Şartlarınızı Tanımlayın

Her iki konferansta da kafa karışıklığının hala belirgin olduğu bir nokta vardı: Birisi “AI” derken ne demek istiyordu? Çoğu durumda, insanlar teknolojinin olanaklarını tartışırken, sadece “Yapay Zeka” deseler bile, üretken (veya büyük dil modeli diğer adıyla LLM) yapay zekadan bahsediyorlardı. İki basit mektubu duyan diğerleri, yapay zekanın yıllardır ürün veya hizmetlerinin bir parçası olduğuna işaret edeceklerdi. Bu kopukluk, bir süreliğine yapay zeka hakkında konuşurken terimleri tanımlamanın veya çok spesifik olmanın kritik önem taşıdığı gerçeğini vurguladı.

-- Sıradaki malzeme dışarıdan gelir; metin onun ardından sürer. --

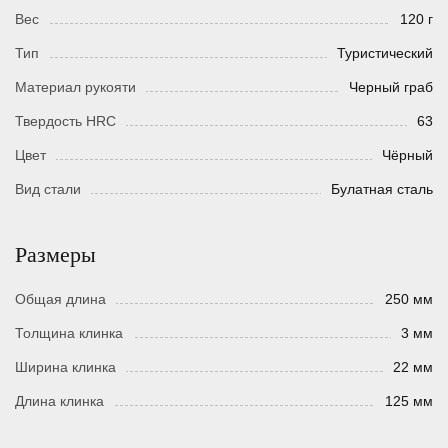
Вес
120 г
Тип
Туристический
Материал рукояти
Черный граб
Твердость HRC
63
Цвет
Чёрный
Вид стали
Булатная сталь
Размеры
Общая длина
250 мм
Толщина клинка
3 мм
Ширина клинка
22 мм
Длина клинка
125 мм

Örneğin, yıllardır güvenlik ürünlerinde kullanılan yapay zeka, üretken yapay zekaya göre çok daha küçük modeller kullanıyor, yanıtları çok daha hızlı üretme eğiliminde ve otomasyon için oldukça kullanışlı. Başka bir deyişle, tekrar tekrar sorulan çok spesifik bir sorunun cevabını çok hızlı bir şekilde bulmak için kullanışlıdır. Öte yandan üretken yapay zeka, devasa veri kümelerinden oluşturulan bir modeli kullanarak daha geniş bir dizi soruya yanıt verebilir. Ancak, onu otomasyon için mükemmel bir araç haline getirecek kadar hızlı bir şekilde sürekli olarak yanıt üretme eğiliminde değildir.

Çok daha fazla konuşma yapıldı ve çok daha fazla makale olacak, ancak LLM AI, siber güvenlikte bir konu olarak kalmaya devam edecek. Gelecek konuşmalara hazır olun.